**The problem:**
Give back the data below word for word. Any image in it should be left out.

**Input:**
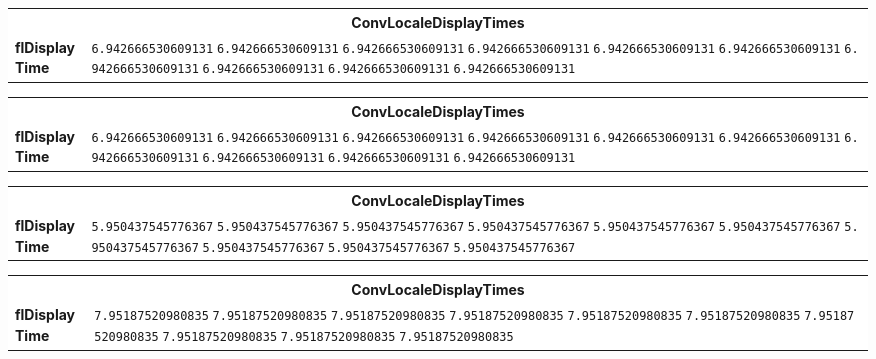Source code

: 
<table><tr><th colspan="100%">ConvLocaleDisplayTimes</th></tr><tr><td><b>flDisplayTime</b></td><td><code>6.942666530609131</code>
<code>6.942666530609131</code>
<code>6.942666530609131</code>
<code>6.942666530609131</code>
<code>6.942666530609131</code>
<code>6.942666530609131</code>
<code>6.942666530609131</code>
<code>6.942666530609131</code>
<code>6.942666530609131</code>
<code>6.942666530609131</code>
</td></tr></table>


<table><tr><th colspan="100%">ConvLocaleDisplayTimes</th></tr><tr><td><b>flDisplayTime</b></td><td><code>6.942666530609131</code>
<code>6.942666530609131</code>
<code>6.942666530609131</code>
<code>6.942666530609131</code>
<code>6.942666530609131</code>
<code>6.942666530609131</code>
<code>6.942666530609131</code>
<code>6.942666530609131</code>
<code>6.942666530609131</code>
<code>6.942666530609131</code>
</td></tr></table>


<table><tr><th colspan="100%">ConvLocaleDisplayTimes</th></tr><tr><td><b>flDisplayTime</b></td><td><code>5.950437545776367</code>
<code>5.950437545776367</code>
<code>5.950437545776367</code>
<code>5.950437545776367</code>
<code>5.950437545776367</code>
<code>5.950437545776367</code>
<code>5.950437545776367</code>
<code>5.950437545776367</code>
<code>5.950437545776367</code>
<code>5.950437545776367</code>
</td></tr></table>


<table><tr><th colspan="100%">ConvLocaleDisplayTimes</th></tr><tr><td><b>flDisplayTime</b></td><td><code>7.95187520980835</code>
<code>7.95187520980835</code>
<code>7.95187520980835</code>
<code>7.95187520980835</code>
<code>7.95187520980835</code>
<code>7.95187520980835</code>
<code>7.95187520980835</code>
<code>7.95187520980835</code>
<code>7.95187520980835</code>
<code>7.95187520980835</code>
</td></tr></table>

**Solution for this exercise:**
Source code

: 
<table><tr><th colspan="100%">ConvLocaleDisplayTimes</th></tr><tr><td><b>flDisplayTime</b></td><td><code>6.942666530609131</code>
<code>6.942666530609131</code>
<code>6.942666530609131</code>
<code>6.942666530609131</code>
<code>6.942666530609131</code>
<code>6.942666530609131</code>
<code>6.942666530609131</code>
<code>6.942666530609131</code>
<code>6.942666530609131</code>
<code>6.942666530609131</code>
</td></tr></table>


<table><tr><th colspan="100%">ConvLocaleDisplayTimes</th></tr><tr><td><b>flDisplayTime</b></td><td><code>6.942666530609131</code>
<code>6.942666530609131</code>
<code>6.942666530609131</code>
<code>6.942666530609131</code>
<code>6.942666530609131</code>
<code>6.942666530609131</code>
<code>6.942666530609131</code>
<code>6.942666530609131</code>
<code>6.942666530609131</code>
<code>6.942666530609131</code>
</td></tr></table>


<table><tr><th colspan="100%">ConvLocaleDisplayTimes</th></tr><tr><td><b>flDisplayTime</b></td><td><code>5.950437545776367</code>
<code>5.950437545776367</code>
<code>5.950437545776367</code>
<code>5.950437545776367</code>
<code>5.950437545776367</code>
<code>5.950437545776367</code>
<code>5.950437545776367</code>
<code>5.950437545776367</code>
<code>5.950437545776367</code>
<code>5.950437545776367</code>
</td></tr></table>


<table><tr><th colspan="100%">ConvLocaleDisplayTimes</th></tr><tr><td><b>flDisplayTime</b></td><td><code>7.95187520980835</code>
<code>7.95187520980835</code>
<code>7.95187520980835</code>
<code>7.95187520980835</code>
<code>7.95187520980835</code>
<code>7.95187520980835</code>
<code>7.95187520980835</code>
<code>7.95187520980835</code>
<code>7.95187520980835</code>
<code>7.95187520980835</code>
</td></tr></table>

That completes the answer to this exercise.